__ФРАГМЕНТ ТЕКСТА__:
════

Под общим в данном случае понимаются такие черты мифологического моделирования, которые имеют, по существу, глобальное распространение и единую по всей ойкумене семантику, т. е. относятся к классу так называемых мифологических универсалий (см. [Мелетинский 1976: 230]). Речь идет о хорошо известном всем исследователям традиционных культур «явлении всемирного сходства форм и категорий мышления, религиозных представлений, обрядовой жизни, языков и фольклора» [Пропп 1976: 22]. По словам И. М. Дьяконова [1977: 15], «обнаружить общее в мифах первобытных и древних народов сравнительно нетрудно; эта общность объясняется одинаковыми средствами, с которыми разные древние народы подходили к познанию мира, и одинаковостью наиболее важных явлений, требовавших осмысления (курсив мой. – Д. Р.)». Это единообразие объектов и способов осмысления, порожденное характером социальной практики, присущей эпохе формирования мифологического взгляда на мир, предопределило весьма важную роль подобных универсалий и в мифологическом мировосприятии более поздних эпох – из-за достаточной консервативности мифологического мышления. Широкое исследование различных мифологических традиций, осуществленное в науке в последние десятилетия, наглядно продемонстрировало высокую степень близости присущих им моделей мира: в самых разных культурах обнаруживается достаточно стабильный набор однотипных ключевых структур. К наиболее выразительным примерам таких универсалий относится представление о трехчленной по вертикали и четырехчленной в горизонтальном срезе структуре пространства, находящее выражение в так называемой концепции мирового дерева, описывающей мироздание во всей совокупности доступных древнему сознанию аспектов [Топоров 1982б: 26 – 27] (подробнее см. ниже).

════

__ПРЕДОСТАВЛЕННЫЕ МАТЕРИАЛЫ__:
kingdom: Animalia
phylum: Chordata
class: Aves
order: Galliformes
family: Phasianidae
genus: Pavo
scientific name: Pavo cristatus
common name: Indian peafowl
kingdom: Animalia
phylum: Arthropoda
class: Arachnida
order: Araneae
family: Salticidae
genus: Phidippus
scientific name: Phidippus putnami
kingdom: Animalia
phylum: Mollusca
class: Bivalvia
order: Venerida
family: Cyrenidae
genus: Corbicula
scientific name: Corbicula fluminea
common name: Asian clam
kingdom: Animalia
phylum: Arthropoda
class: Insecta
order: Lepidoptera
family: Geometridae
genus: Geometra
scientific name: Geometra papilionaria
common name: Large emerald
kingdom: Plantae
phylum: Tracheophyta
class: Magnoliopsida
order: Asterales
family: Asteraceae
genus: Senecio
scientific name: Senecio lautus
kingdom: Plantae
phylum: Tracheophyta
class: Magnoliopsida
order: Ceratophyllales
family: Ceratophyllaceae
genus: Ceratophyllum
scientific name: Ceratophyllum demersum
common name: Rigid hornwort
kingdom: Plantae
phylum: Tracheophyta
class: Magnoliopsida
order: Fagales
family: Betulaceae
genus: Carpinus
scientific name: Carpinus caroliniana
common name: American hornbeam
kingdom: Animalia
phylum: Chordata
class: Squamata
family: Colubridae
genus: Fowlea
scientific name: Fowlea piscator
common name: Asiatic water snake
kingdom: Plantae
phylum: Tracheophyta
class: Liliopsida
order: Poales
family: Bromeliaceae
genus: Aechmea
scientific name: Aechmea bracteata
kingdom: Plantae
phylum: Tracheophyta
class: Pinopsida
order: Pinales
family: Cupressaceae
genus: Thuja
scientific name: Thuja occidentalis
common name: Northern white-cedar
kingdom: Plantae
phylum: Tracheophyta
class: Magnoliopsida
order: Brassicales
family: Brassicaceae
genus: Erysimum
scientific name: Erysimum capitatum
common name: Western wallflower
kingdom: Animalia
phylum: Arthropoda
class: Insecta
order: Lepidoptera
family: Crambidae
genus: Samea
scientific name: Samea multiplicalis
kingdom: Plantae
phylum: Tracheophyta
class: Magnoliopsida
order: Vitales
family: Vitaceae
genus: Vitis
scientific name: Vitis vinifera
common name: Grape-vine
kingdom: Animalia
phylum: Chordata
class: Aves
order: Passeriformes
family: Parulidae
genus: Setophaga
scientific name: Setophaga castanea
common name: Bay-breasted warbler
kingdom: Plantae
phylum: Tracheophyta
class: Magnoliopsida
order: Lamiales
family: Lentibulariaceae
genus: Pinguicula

════

__УСЛОВИЕ ЗАДАНИЯ__: Напишите продолжение текста о мифологических универсалиях, начиная сразу после его последнего предложения.

__ОТВЕТ__:
Универсальность, глобальное распространение подобных структур сочетается со специфичным для каждой культурной традиции способом их выражения, символического кодирования (при этом сам набор кодов также, как правило, достаточно однотипен, оригинальны лишь способы организации его элементов и их выбор). Поэтому выявление подобных универсалий и способов их выражения в текстах, принадлежащих какой-либо культурной традиции, имеет значительно большую, чем может показаться на первый взгляд, информативную ценность при изучении присущих данной традиции знаковых систем: только осуществив этот этап исследования интересующей нас мифологической модели мира, можно подойти к уяснению ее специфики. В случае со скифской культурой из-за отмеченной выше фрагментарности данных о повествовательной мифологии скифов зачастую требуется какой-то отправной пункт для расшифровки несловесных текстов и постижения использованных в них кодов, и именно универсальность коренных моментов мифологического моделирования дает исследователю начальную информацию о структуре этих текстов, служащую ключом к изучаемым кодам.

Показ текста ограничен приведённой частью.